Change is all around us, and it’s happening at an unprecedented rate. Everywhere, from the iPhone completely transforming the world’s idea of what a mobile phone can be, to Google evolving from a search engine into a multitude of services, and wifi, once proudly known only to geeks as the IEEE 802.11 specification for wireless local area networks, which is helping to make us the mobile society that we are today.

Essentially all technology has evolved beyond what was originally expected of it and that’s happening because we as business owners, consumers and employees are evolving too. We’re wanting to do more, faster and better and the breakthroughs of the past decade all show a growing demand for enhanced, more flexible and more connected experiences.

 

Get more, faster

Innovation will of course continue to evolve, with no end in sight, driven by people and enabled by technology. Wired magazine founder and author of What Technology Wants, Kevin Kelly, summed up this evolution very well, saying: “Technology wants what life wants: Increasing efficiency; increasing opportunity; increasing emergence; increasing complexity; increasing diversity; increasing specialisation; increasing ubiquity; increasing freedom; increasing mutualism; increasing beauty; increasing sentience; increasing structure; increasing evolvability.”

Which basically means we’re getting more, and we’re getting it faster. But the problem with tech evolution is that it’s too often driven by what companies decide to sell us based on what they believe we as consumers will pay for. I believe the equation should be more equal, with learning flowing both ways. Many of today’s workforces may not even remember the days when a mobile phone was just a phone. Yet Ofcom now refers to a ‘mobile society’ as more and more people are spending their time online via their phones.

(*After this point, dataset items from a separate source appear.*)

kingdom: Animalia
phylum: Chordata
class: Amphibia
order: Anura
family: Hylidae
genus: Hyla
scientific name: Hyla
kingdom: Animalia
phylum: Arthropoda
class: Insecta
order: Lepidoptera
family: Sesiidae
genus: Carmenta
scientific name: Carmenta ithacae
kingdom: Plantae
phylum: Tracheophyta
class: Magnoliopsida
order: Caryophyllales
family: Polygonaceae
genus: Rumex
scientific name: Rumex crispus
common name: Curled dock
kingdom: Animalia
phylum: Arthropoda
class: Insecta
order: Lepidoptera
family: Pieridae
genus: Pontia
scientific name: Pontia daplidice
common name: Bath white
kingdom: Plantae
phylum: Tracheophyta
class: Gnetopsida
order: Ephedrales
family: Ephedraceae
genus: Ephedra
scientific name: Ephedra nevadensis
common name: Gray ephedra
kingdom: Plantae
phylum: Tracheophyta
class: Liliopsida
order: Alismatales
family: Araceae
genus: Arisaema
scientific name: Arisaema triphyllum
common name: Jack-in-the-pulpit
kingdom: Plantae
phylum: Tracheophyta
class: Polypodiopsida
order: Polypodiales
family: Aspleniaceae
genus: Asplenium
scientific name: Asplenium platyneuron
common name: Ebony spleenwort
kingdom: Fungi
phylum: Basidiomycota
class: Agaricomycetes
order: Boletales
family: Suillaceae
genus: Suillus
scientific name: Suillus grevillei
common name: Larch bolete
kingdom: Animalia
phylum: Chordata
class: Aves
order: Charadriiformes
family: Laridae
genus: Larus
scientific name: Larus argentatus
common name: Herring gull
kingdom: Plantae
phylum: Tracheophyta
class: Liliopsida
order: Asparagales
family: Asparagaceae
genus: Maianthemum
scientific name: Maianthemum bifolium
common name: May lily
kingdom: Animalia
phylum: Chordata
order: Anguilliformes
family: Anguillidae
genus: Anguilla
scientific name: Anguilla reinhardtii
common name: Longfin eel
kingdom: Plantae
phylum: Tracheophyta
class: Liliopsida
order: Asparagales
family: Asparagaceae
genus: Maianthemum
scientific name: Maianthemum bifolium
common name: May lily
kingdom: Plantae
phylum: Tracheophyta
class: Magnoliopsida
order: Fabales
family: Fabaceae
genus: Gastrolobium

This means organisations have a growing opportunity not just to reach out to new customers more effectively through mobile, but also to connect with their customers and users in a more meaningful way through data-driven insight. This is why I believe it’s more important than ever for service organisations like O2 to truly understand how people, industry and markets are evolving and developing, so that we can offer outcome-focused, mobile-led digital services that people actually want.

 

Flexibility is key

The rapid rise of Bitcoin is a prime example of technological flexibility in action. From an abstract concept to a billion-dollar industry in just a few years, the idea of a financial system free of banks and governments is turning the traditional concept of currency on its head. And in this fast-paced digital world, businesses have to be able to change direction and realign to new concepts and new markets instantly. Traditional ways of doing business are just too slow and too expensive in an increasingly fast-paced and digitised world.

Because of this, all organisations, big and small, public and private, have to be designed specifically for regular change and evolving customer demands. This is the new normal. Those that are connected to evolving trends, and flexible enough to respond to them, will be able to compete and lead in this new, fast-changing normality where technology is used for new ways of working as opposed to simply trying to adapt traditional analogue processes to fit a digital infrastructure.

All of this reaffirms the importance of digital transformation and its vital role in business evolution. O2 is uniquely positioned with an expert understanding of what people and businesses need to succeed in these challenging times. With our mobile heritage, we have an excellent grasp of the challenges that mobilisation present for our customers. Resolving these challenges has to start with today’s changing work and lifestyles.

How people want to work, buy and sell defines what we offer in terms of personalisation, benefits and service. The ability of ourselves, and many others, to do this well, is crucial to our survival, and fundamental to the ongoing success of the UK economy.